Just as a human fingerprint is a unique identifier for an individual, the same idea works for a particular system or chip. PFP uses a physical side channel to obtain information about the internal execution status in a processor across the full execution stack and independent of the platform or application. The PFP technology will identify the ‘fingerprint’ of what the system looks like normally. When a fingerprint changes, it could indicate something amiss.

PFP is implemented using an external monitor that is physically separated from the target processor and capable of detecting when a cyber attack has compromised the target.

To cater for IIoT applications, PFP supports a variety of sensors to capture side channel signals and relies on compute intensive signal processing algorithms for feature extraction, along with machine learning for classification. Sensing side channels can be accomplished using a variety of approaches, including AC or DC current, or electromagnetic (EM) sensors that pick up the changes in the electric or magnetic fields around the target. PFP extracts unique discriminatory features from the captured signals, compares them against a set of baseline references and looks for deviations.

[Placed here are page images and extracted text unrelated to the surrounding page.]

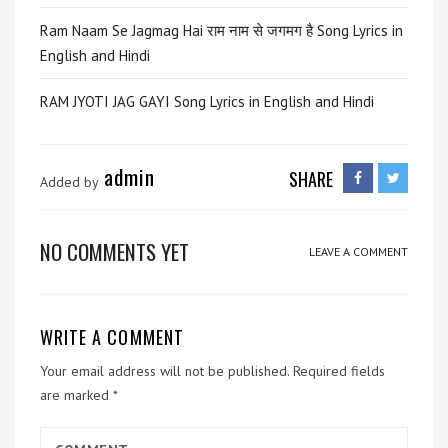
Ram Naam Se Jagmag Hai राम नाम से जगमग है Song Lyrics in
English and Hindi
RAM JYOTI JAG GAYI Song Lyrics in English and Hindi
admin
SHARE
Added by
NO COMMENTS YET
LEAVE A COMMENT
WRITE A COMMENT
Your email address will not be published.
Required fields
are marked
*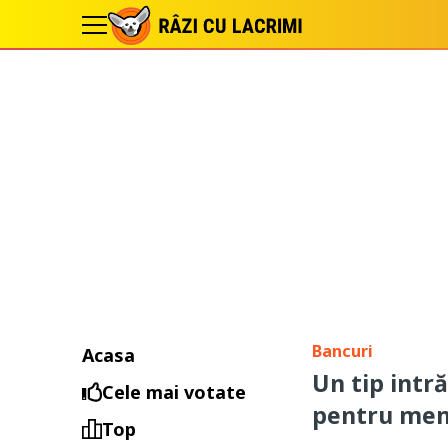
Bancuri
Acasa
Un tip intr
Cele mai votate
pentru me
Top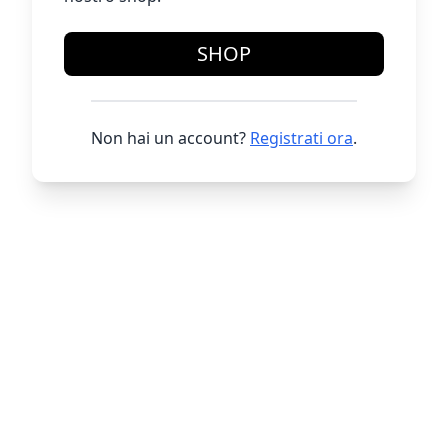
SHOP
Non hai un account?
Registrati ora
.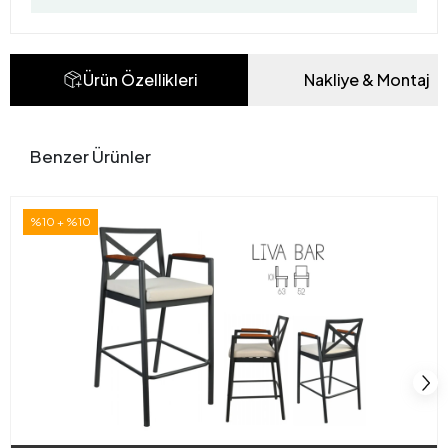
Ürün Özellikleri
Nakliye & Montaj
Benzer Ürünler
%10 + %10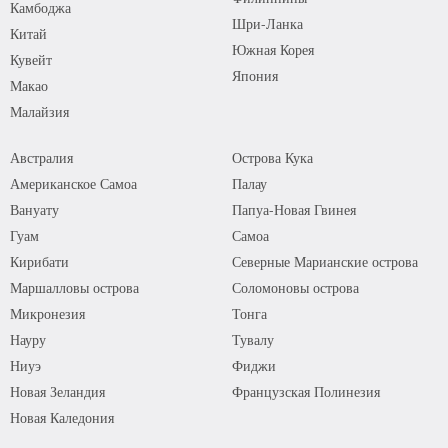
Камбоджа
Шри-Ланка
Китай
Южная Корея
Кувейт
Япония
Макао
Малайзия
Австралия
Острова Кука
Американское Самоа
Палау
Вануату
Папуа-Новая Гвинея
Гуам
Самоа
Кирибати
Северные Марианские острова
Маршалловы острова
Соломоновы острова
Микронезия
Тонга
Науру
Тувалу
Ниуэ
Фиджи
Новая Зеландия
Французская Полинезия
Новая Каледония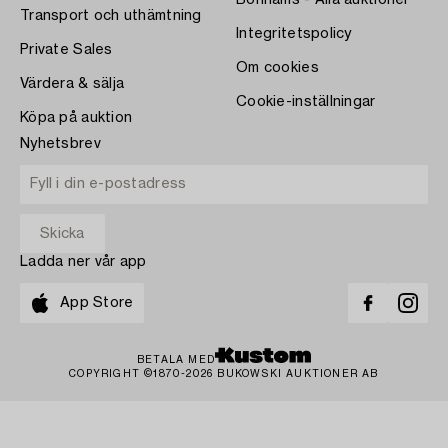
Bonhams - Alla auktioner
Transport och uthämtning
Integritetspolicy
Private Sales
Om cookies
Värdera & sälja
Cookie-inställningar
Köpa på auktion
Nyhetsbrev
Ladda ner vår app
App Store
BETALA MED
COPYRIGHT ©1870-2026 BUKOWSKI AUKTIONER AB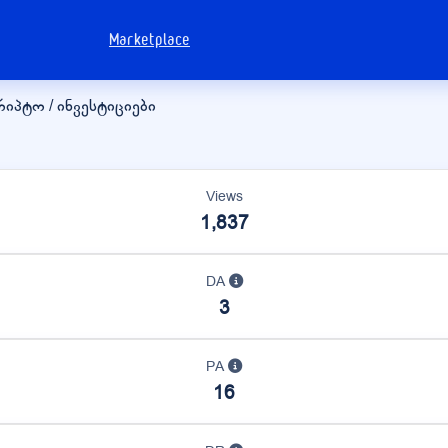
Marketplace
კრიპტო / ინვესტიციები
Views
1,837
DA
3
PA
16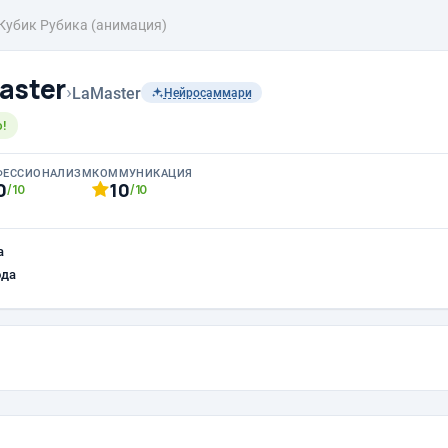
Кубик Рубика (анимация)
aster
›
LaMaster
Нейросаммари
!
ФЕССИОНАЛИЗМ
КОММУНИКАЦИЯ
0
10
/10
/10
а
ода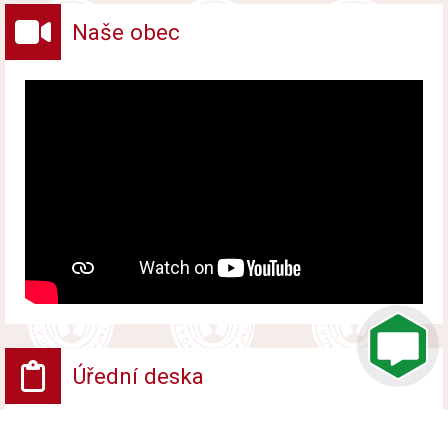
Naše obec
Úřední deska
VV - Návrh opatření obecné povahy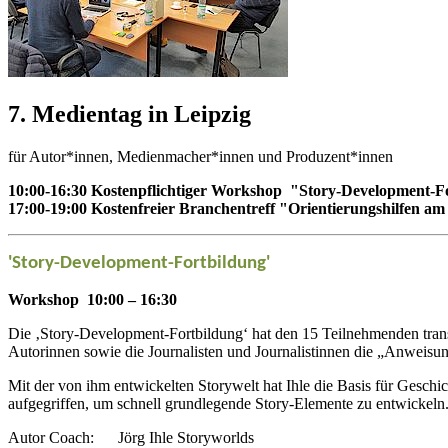
7. Medientag in Leipzig
für Autor*innen, Medienmacher*innen und Produzent*innen
10:00-16:30
Kostenpflichtiger Workshop "Story-Development-F
17:00-19:00 Kostenfreier Branchentreff "Orientierungshilfen 
'Story-Development-Fortbildung'
Workshop 10:00 – 16:30
Die ‚Story-Development-Fortbildung‘ hat den 15 Teilnehmenden tran
Autorinnen sowie die Journalisten und Journalistinnen die „Anweisun
Mit der von ihm entwickelten Storywelt hat Ihle die Basis für Geschi
aufgegriffen, um schnell grundlegende Story-Elemente zu entwickeln
Autor Coach:
Jörg Ihle Storyworlds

A PC-based proof of concept monitoring system developed by PFP Cybersecurity uses multiple digital down converters (DDCs) to process the wide band raw data from the acquisition device. These DDCs tune to smaller bands of interest within the broader band and then filter and decimate them, ensuring manageable data bandwidth for the follow-on processing and simplifying the analogue system design. The feature extraction and classification algorithms then process the outputs of the DDCs through a number of processes including fast Fourier transform (FFT).

Hardware implementation

This implementation yields excellent results, but falls short as a commercially viable system. In particular, the performance requirements of PFP, and the bulk and cost of PC systems, make them unsuitable for widespread deployment. Also the PC itself is vulnerable to cyber attacks.

A distributed computing architecture is the most desirable alternative, with one compute node for every sensor. This not only reduces cost and complexity but is also simple to network as data rates are very low. However, combining the sensor node with monitor algorithm processing makes design of the monitor node more challenging.

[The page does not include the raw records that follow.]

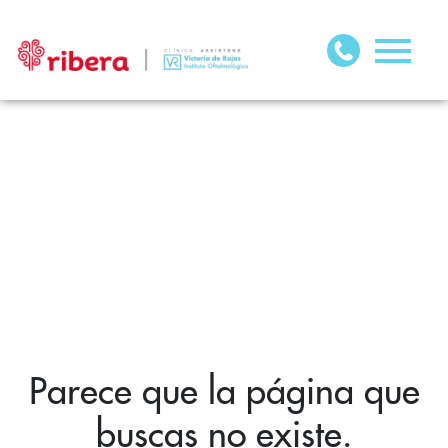
Parece que la página que
buscas no existe.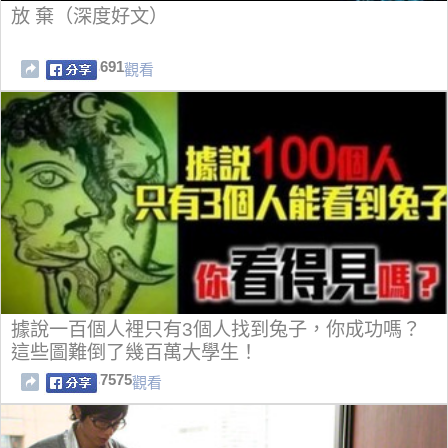
放 棄（深度好文）
691
觀看
據說一百個人裡只有3個人找到兔子，你成功嗎？
這些圖難倒了幾百萬大學生！
7575
觀看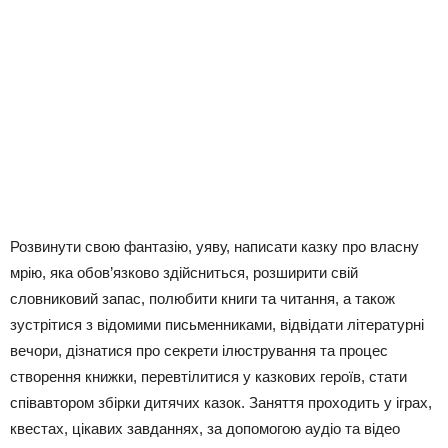
Розвинути свою фантазію, уяву, написати казку про власну
мрію, яка обов’язково здійсниться, розширити свій
словниковий запас, полюбити книги та читання, а також
зустрітися з відомими письменниками, відвідати літературні
вечори, дізнатися про секрети ілюстрування та процес
створення книжки, перевтілитися у казкових героїв, стати
співавтором збірки дитячих казок. Заняття проходить у іграх,
квестах, цікавих завданнях, за допомогою аудіо та відео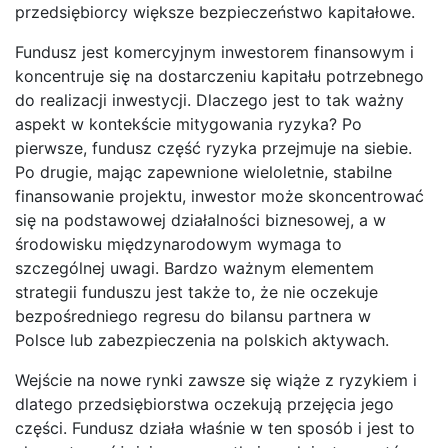
przedsiębiorcy większe bezpieczeństwo kapitałowe.
Fundusz jest komercyjnym inwestorem finansowym i
koncentruje się na dostarczeniu kapitału potrzebnego
do realizacji inwestycji. Dlaczego jest to tak ważny
aspekt w kontekście mitygowania ryzyka? Po
pierwsze, fundusz część ryzyka przejmuje na siebie.
Po drugie, mając zapewnione wieloletnie, stabilne
finansowanie projektu, inwestor może skoncentrować
się na podstawowej działalności biznesowej, a w
środowisku międzynarodowym wymaga to
szczególnej uwagi. Bardzo ważnym elementem
strategii funduszu jest także to, że nie oczekuje
bezpośredniego regresu do bilansu partnera w
Polsce lub zabezpieczenia na polskich aktywach.
Wejście na nowe rynki zawsze się wiąże z ryzykiem i
dlatego przedsiębiorstwa oczekują przejęcia jego
części. Fundusz działa właśnie w ten sposób i jest to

ARM-based processors would be a logical hardware choice, given their meagre power requirements and low cost. However, no standard processor can handle the raw ADC data at rates up to 8Gbps, nor do they have the digital signal processing (DSP) capability required. To do this requires adding programmable logic to the chip.

Leveraging the ZYNQ SoC

These stringent requirements make the Zynq system-on-chip (SoC) well suited for this application. Its combination of a dual core ARM processing system with high performance programmable logic delivers a heterogeneous computing architecture that can handle all processing demands of the application while simplifying code portability from the PC-based system.

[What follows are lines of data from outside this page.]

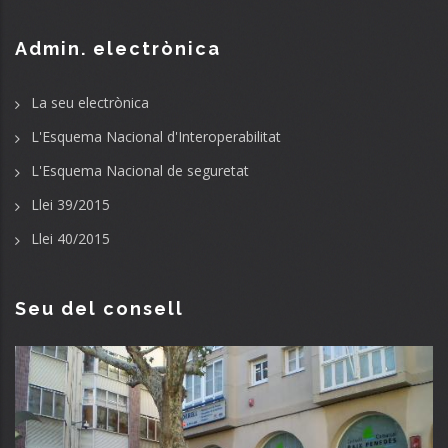
Admin. electrònica
La seu electrònica
L'Esquema Nacional d'Interoperabilitat
L'Esquema Nacional de seguretat
Llei 39/2015
Llei 40/2015
Seu del consell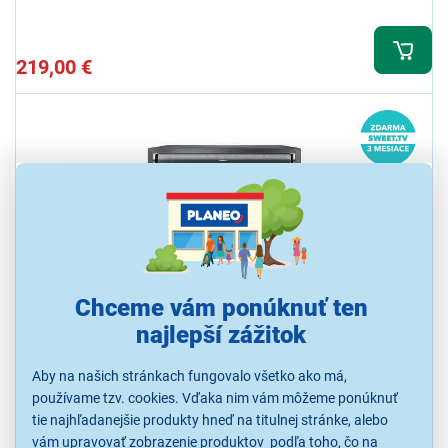
219,00 €
Chceme vám ponúknuť ten
Hisense PX3-PRO
najlepší zážitok
Projektor 4K Smart, rozlíšenie 3840 × 2160, kontrast 3000:1,
projekčná vzdialenosť štandardná, svetelný výkon 3000, typ
svetelného zdroja laser, ochrana očí, Zoom, OS Vidaa U9, Harman
Aby na našich stránkach fungovalo všetko ako má,
Kardon reproduktory 50W
používame tzv. cookies. Vďaka nim vám môžeme ponúknuť
Ihneď k odoslaniu
tie najhľadanejšie produkty hneď na titulnej stránke, alebo
Skladom 1 ks.
K vyzdvihnutiu už 11.8.
vám upravovať zobrazenie produktov podľa toho, čo na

Programmable logic enables glueless connection to the ADC and provides ability to process the full data rate of the ADC. There are hundreds of DSP blocks and tens of thousands of logic blocks in the programmable logic fabric that can be harnessed to greatly accelerate the detection and training algorithms. For this application a Zynq SoC-based system-on-a-module (SoM) can both reduce risk and accelerate time to market.

Handling compute intensive system functions

With such emphasis on time to market, the software design is partitioned by moving compute intensive functions that have equivalent, readily available IP cores into programmable logic. The DDCs and FFT blocks are key candidates.

The DDC core is configured from the ARM processor using an application programming interface that allows software running on the ARM to change DDC parameters on the fly. Centre frequency, bandwidth and decimation rates are updated in real time. Bottlenecks in FFT performance are eliminated by using compact FFT functions from the open source Ne10 library, which accelerates the control algorithm sufficiently to maintain detection accuracy without needing a larger SoC.

The resulting Zynq SoC-based monitor design performs at least as well as the PC-based prototype. It is significantly cheaper to manufacture - nearly an order of magnitude smaller - and uses less power.